Three years of research pays off for biology students

Five Grove City College biology students had a paper describing the results of three years of student research accepted by and published in a peer-reviewed journal.

Rachel Schmidt ’16, of Evans City, Pa., Micaela Carter ’15, of Cleveland, Ohio, Michelle Chu ’18, of Cincinnati, Ohio, Casey Latario ’17, of Groton, Mass., and Sarah Stadler 15 of Philadelphia, Pa., contributed to the project. They are credited as authors of “Heme sensing in Bacillus thuringiensis: a supplementary HssRS-regulated heme resistance system,” a paper published in the March 29 edition of FEMS (Federation of European Microbiologist Societies) Microbiology Letters.

Dr. Devin Stauff, assistant professor of biology at Grove City College, said the publication was a great accomplishment for the students and represented more than three years of continuous research in campus laboratories. He said Schmidt, who worked on the project for all three years, and her fellow researchers spent more than two years building “one of the most complex strains of bacteria that my lab has ever built in order to answer one research question,” Stauff said.

Student and faculty research is a key part of teaching and learning in Grove City College’s Hopeman School of Science, Engineering and Mathematics. The work exposes students to new possibilities.

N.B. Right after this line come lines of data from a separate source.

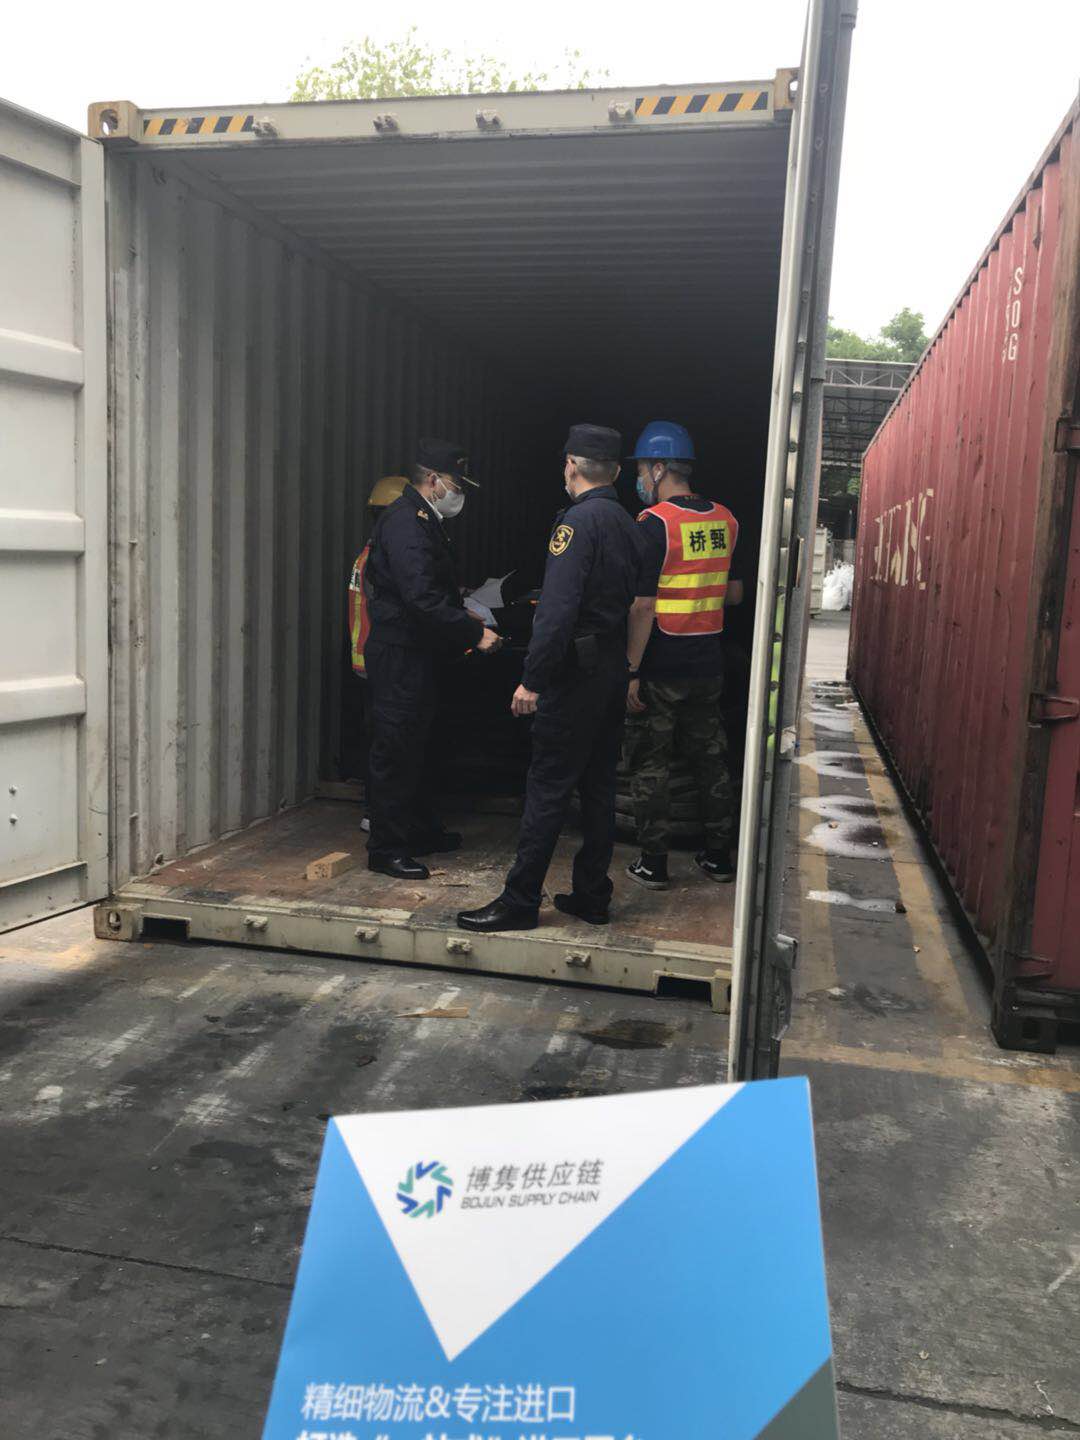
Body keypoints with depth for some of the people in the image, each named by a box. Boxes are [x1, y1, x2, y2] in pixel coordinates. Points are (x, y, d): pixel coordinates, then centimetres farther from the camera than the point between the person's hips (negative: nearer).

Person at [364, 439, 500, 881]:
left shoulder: (422, 521, 17)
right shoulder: (405, 522, -17)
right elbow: (423, 599, -27)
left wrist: (465, 624, 16)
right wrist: (474, 633, -22)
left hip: (416, 652, 11)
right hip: (398, 654, -11)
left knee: (412, 747, 18)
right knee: (394, 749, -5)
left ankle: (421, 831, 30)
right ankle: (386, 849, 3)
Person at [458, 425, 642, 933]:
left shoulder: (577, 520, -14)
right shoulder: (627, 524, 11)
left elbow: (558, 610, -22)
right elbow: (629, 602, 13)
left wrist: (532, 678, -20)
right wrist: (622, 671, 16)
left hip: (575, 675, -8)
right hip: (614, 672, 8)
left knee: (547, 787, -4)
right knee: (598, 785, 13)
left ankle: (520, 900, 2)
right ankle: (592, 895, 21)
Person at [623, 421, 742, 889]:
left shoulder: (655, 523, -15)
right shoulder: (725, 520, 6)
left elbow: (643, 606, -18)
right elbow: (735, 593, 15)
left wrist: (632, 670, -15)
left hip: (660, 669, -6)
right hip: (708, 665, 6)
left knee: (650, 765, 4)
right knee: (710, 760, 16)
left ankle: (653, 863, 9)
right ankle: (719, 855, 24)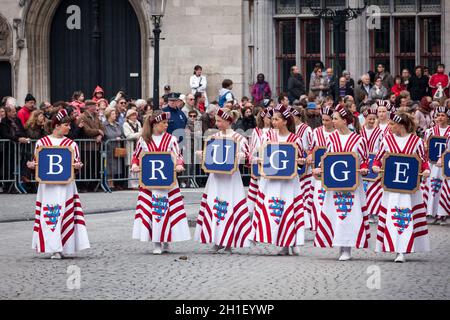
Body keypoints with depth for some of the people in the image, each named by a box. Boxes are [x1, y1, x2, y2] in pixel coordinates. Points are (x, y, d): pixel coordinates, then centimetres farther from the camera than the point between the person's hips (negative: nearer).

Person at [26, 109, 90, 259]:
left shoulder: (71, 144, 7)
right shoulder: (41, 142, 6)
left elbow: (77, 163, 8)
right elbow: (36, 162, 11)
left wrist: (77, 165, -14)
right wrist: (31, 165, -10)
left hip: (65, 184, 0)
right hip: (47, 184, 0)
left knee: (64, 214, -5)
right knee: (48, 214, -5)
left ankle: (62, 247, 0)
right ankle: (54, 248, -1)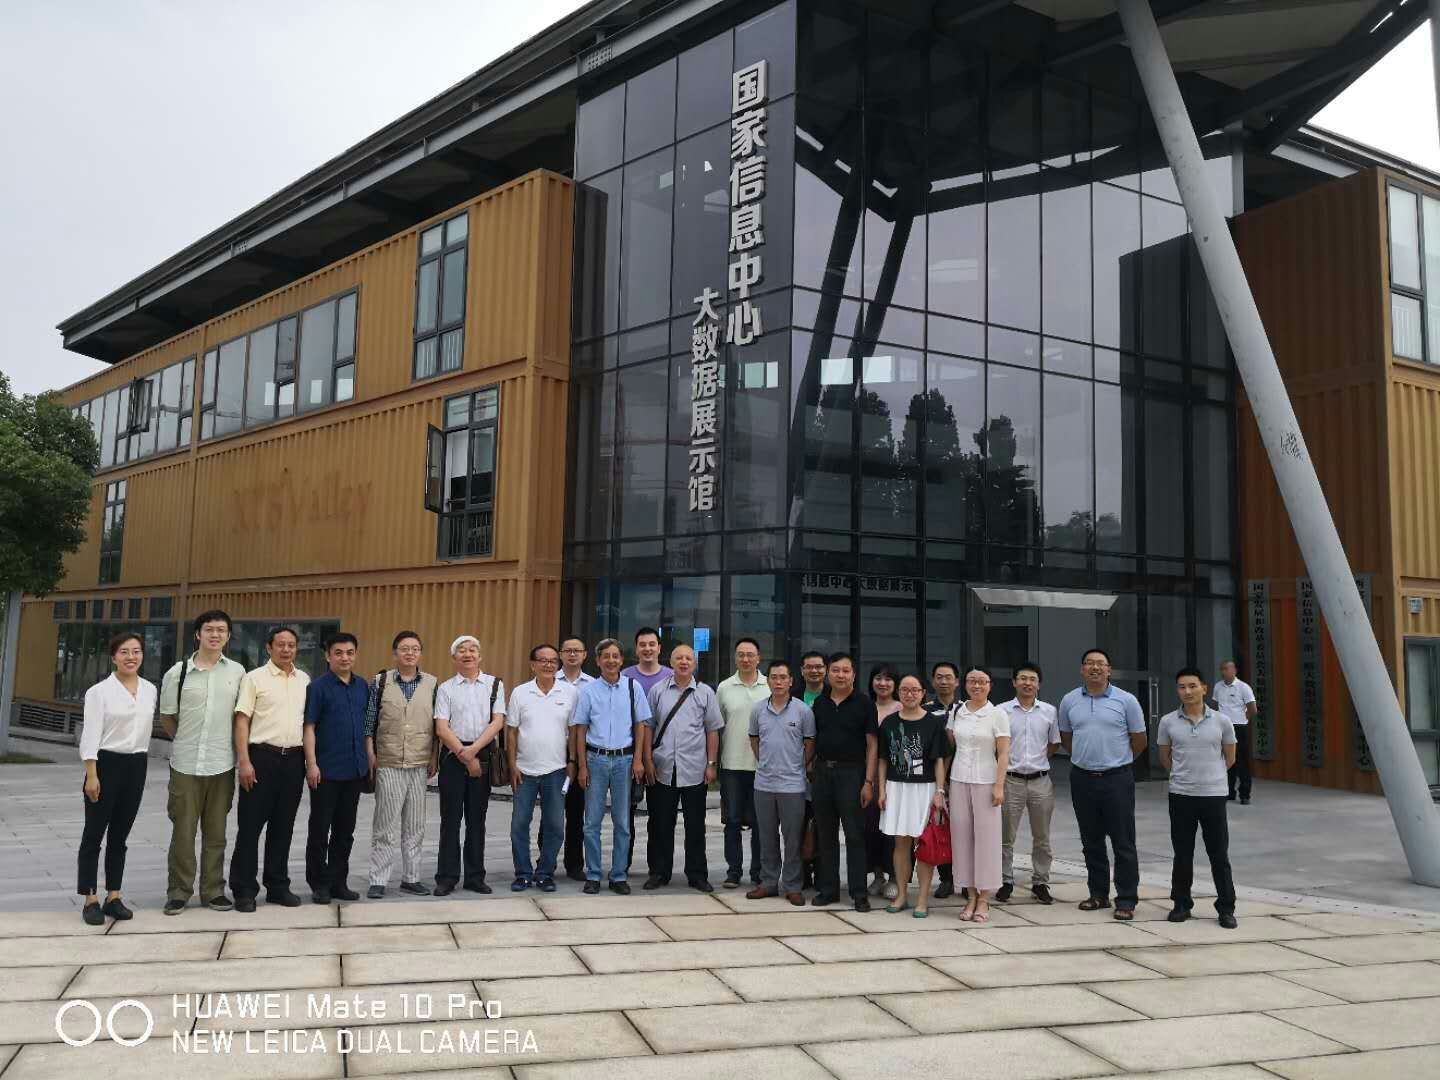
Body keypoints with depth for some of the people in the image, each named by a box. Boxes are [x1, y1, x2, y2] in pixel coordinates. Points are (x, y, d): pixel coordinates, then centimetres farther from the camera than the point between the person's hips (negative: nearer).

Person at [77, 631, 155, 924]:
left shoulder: (150, 690, 7)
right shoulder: (99, 691, -7)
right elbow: (91, 735, -11)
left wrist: (141, 761, 15)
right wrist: (91, 774, -16)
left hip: (136, 766, 5)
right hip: (106, 764, -5)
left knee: (120, 835, 11)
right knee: (94, 834, 1)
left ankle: (114, 897, 17)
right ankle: (90, 900, 7)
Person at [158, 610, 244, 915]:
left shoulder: (237, 672, 2)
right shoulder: (178, 672, -2)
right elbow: (167, 718, 8)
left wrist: (237, 747, 7)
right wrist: (188, 741, 10)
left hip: (222, 764, 1)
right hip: (186, 763, -1)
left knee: (216, 833, 10)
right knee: (183, 832, 4)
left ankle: (213, 891, 19)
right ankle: (178, 892, 15)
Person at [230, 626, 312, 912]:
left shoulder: (304, 680, 11)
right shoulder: (254, 678, -3)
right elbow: (242, 720, -6)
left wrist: (310, 759, 10)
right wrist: (244, 761, -14)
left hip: (294, 759, 4)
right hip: (262, 757, -4)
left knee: (283, 826, 11)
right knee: (250, 826, 0)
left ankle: (277, 886, 20)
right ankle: (244, 890, 8)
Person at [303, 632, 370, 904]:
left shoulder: (363, 687, 9)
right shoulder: (318, 687, -6)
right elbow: (309, 727, -8)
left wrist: (369, 758, 11)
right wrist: (312, 764, -15)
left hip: (355, 769, 5)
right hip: (326, 770, -5)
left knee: (345, 829, 11)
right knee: (320, 828, 3)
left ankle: (338, 881, 21)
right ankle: (319, 883, 14)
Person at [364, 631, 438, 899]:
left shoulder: (432, 684, 5)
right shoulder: (381, 682, 1)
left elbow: (438, 724, 9)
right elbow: (369, 722, 3)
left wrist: (435, 757, 5)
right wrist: (370, 756, -2)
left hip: (420, 766, 2)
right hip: (388, 764, -2)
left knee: (415, 826, 8)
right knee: (385, 826, 0)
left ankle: (411, 878, 17)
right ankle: (378, 881, 7)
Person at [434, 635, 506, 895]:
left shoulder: (495, 684, 7)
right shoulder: (445, 688, 5)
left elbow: (497, 722, -2)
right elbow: (442, 728, -3)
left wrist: (473, 750, -13)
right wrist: (464, 756, -10)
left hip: (483, 755, 1)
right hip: (452, 756, -1)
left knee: (477, 820, 6)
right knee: (451, 819, 1)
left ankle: (475, 877, 14)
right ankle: (446, 878, 8)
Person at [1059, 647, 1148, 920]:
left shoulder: (1126, 700, -4)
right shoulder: (1069, 701, 5)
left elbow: (1139, 741, 4)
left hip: (1117, 778, -3)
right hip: (1082, 778, 3)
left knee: (1123, 843, -1)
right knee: (1091, 842, 12)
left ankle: (1126, 900, 5)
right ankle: (1099, 894, 24)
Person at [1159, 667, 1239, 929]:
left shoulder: (1221, 721, -2)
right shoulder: (1168, 722, -1)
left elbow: (1230, 758, 11)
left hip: (1214, 795, -1)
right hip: (1181, 796, 1)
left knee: (1219, 855, 4)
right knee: (1182, 854, 8)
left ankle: (1226, 908, 13)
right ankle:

“I would never have actually known that lab work is what I want to do outside of college without the research projects I have worked on here, and the advice and mentorship of the professors. Not only have they helped me be sure of the path I want to follow, but they’ve fueled my passion and encouraged me in constructive ways to become better at what I want to do,” Latario said.

Since the College refuses all federal funding and most research is dependent on federal support, Grove City College faces a continual challenge in this area.

“It can be hard to fund research projects,” Stauff said. “Fortunately, we have some fantastic donors, especially to the Swezey Fund for Scientific Research and Instrumentation and the Jewell, Moore, and MacKenzie Fund. None of the research that we do would be possible without the generous support of donors, many of whom are GCC alumni.”

All of the student’s results were gathered at Grove City College using equipment bought with the College’s Jewell, Moore, and MacKenzie Fund. Summer research was covered by the College’s Swezey Fund.